The task — Give back the whole listing word for word and skip each picture.

------------------------------------------------

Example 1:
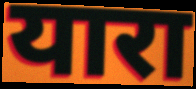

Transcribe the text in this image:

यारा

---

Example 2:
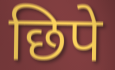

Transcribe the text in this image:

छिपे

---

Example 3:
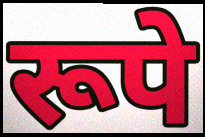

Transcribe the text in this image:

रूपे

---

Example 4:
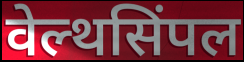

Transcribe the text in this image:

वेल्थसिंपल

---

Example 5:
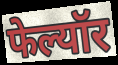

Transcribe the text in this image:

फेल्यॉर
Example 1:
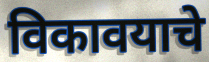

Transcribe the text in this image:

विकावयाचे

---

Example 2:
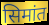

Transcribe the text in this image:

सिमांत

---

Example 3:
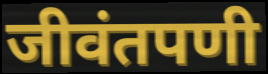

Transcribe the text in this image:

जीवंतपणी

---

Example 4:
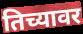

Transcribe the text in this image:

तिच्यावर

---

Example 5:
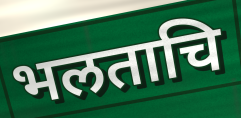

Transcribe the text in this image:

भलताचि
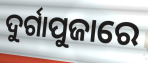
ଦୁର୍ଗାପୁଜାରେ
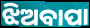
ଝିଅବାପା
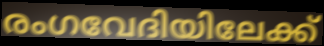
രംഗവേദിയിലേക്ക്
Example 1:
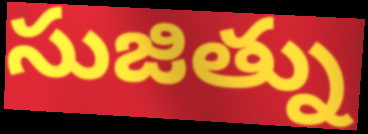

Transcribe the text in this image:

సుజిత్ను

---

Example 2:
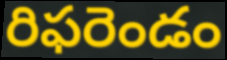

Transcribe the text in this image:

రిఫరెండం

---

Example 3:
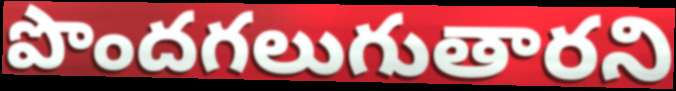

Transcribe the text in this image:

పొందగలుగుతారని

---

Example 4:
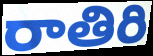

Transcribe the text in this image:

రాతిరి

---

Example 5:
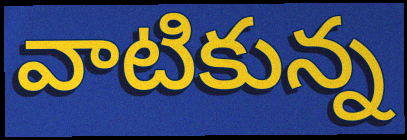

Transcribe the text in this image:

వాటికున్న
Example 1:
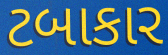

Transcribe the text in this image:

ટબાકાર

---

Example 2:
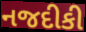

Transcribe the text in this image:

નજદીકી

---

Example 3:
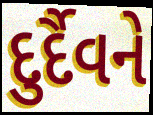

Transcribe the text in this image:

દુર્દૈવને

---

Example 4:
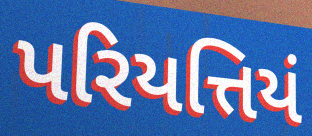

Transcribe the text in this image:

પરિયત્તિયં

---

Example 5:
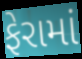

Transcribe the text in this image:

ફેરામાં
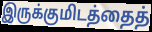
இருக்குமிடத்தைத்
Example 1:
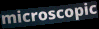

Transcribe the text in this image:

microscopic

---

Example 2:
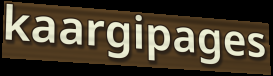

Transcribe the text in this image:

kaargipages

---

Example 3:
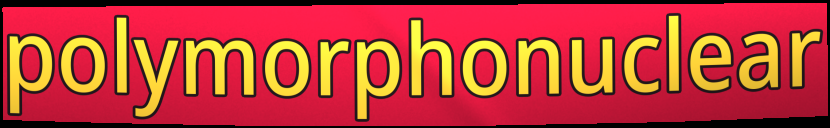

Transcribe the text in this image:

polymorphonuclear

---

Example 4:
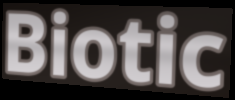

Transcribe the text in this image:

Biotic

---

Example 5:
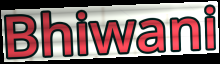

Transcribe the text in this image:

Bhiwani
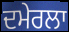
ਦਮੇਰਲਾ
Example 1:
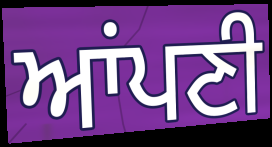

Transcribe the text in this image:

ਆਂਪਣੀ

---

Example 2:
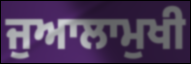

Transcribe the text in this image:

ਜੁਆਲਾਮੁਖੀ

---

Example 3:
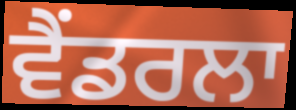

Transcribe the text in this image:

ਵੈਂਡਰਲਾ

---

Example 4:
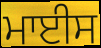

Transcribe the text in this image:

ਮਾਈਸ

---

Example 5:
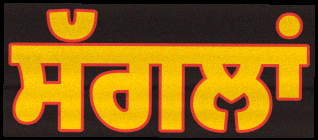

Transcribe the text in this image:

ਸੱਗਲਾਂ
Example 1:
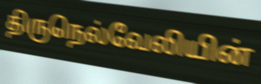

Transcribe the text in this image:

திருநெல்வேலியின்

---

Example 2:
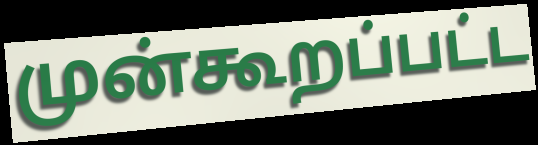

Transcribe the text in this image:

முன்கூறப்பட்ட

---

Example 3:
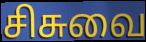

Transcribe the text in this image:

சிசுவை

------------------------------------------------

Exercise response —
Example 1:

Transcribe the text in this image:

यारा

---

Example 2:

Transcribe the text in this image:

छिपे

---

Example 3:

Transcribe the text in this image:

रूपे

---

Example 4:

Transcribe the text in this image:

वेल्थसिंपल

---

Example 5:

Transcribe the text in this image:

फेल्यॉर
Example 1:

Transcribe the text in this image:

विकावयाचे

---

Example 2:

Transcribe the text in this image:

सिमांत

---

Example 3:

Transcribe the text in this image:

जीवंतपणी

---

Example 4:

Transcribe the text in this image:

तिच्यावर

---

Example 5:

Transcribe the text in this image:

भलताचि
ଦୁର୍ଗାପୁଜାରେ
ଝିଅବାପା
രംഗവേദിയിലേക്ക്
Example 1:

Transcribe the text in this image:

సుజిత్ను

---

Example 2:

Transcribe the text in this image:

రిఫరెండం

---

Example 3:

Transcribe the text in this image:

పొందగలుగుతారని

---

Example 4:

Transcribe the text in this image:

రాతిరి

---

Example 5:

Transcribe the text in this image:

వాటికున్న
Example 1:

Transcribe the text in this image:

ટબાકાર

---

Example 2:

Transcribe the text in this image:

નજદીકી

---

Example 3:

Transcribe the text in this image:

દુર્દૈવને

---

Example 4:

Transcribe the text in this image:

પરિયત્તિયં

---

Example 5:

Transcribe the text in this image:

ફેરામાં
இருக்குமிடத்தைத்
Example 1:

Transcribe the text in this image:

microscopic

---

Example 2:

Transcribe the text in this image:

kaargipages

---

Example 3:

Transcribe the text in this image:

polymorphonuclear

---

Example 4:

Transcribe the text in this image:

Biotic

---

Example 5:

Transcribe the text in this image:

Bhiwani
ਦਮੇਰਲਾ
Example 1:

Transcribe the text in this image:

ਆਂਪਣੀ

---

Example 2:

Transcribe the text in this image:

ਜੁਆਲਾਮੁਖੀ

---

Example 3:

Transcribe the text in this image:

ਵੈਂਡਰਲਾ

---

Example 4:

Transcribe the text in this image:

ਮਾਈਸ

---

Example 5:

Transcribe the text in this image:

ਸੱਗਲਾਂ
Example 1:

Transcribe the text in this image:

திருநெல்வேலியின்

---

Example 2:

Transcribe the text in this image:

முன்கூறப்பட்ட

---

Example 3:

Transcribe the text in this image:

சிசுவை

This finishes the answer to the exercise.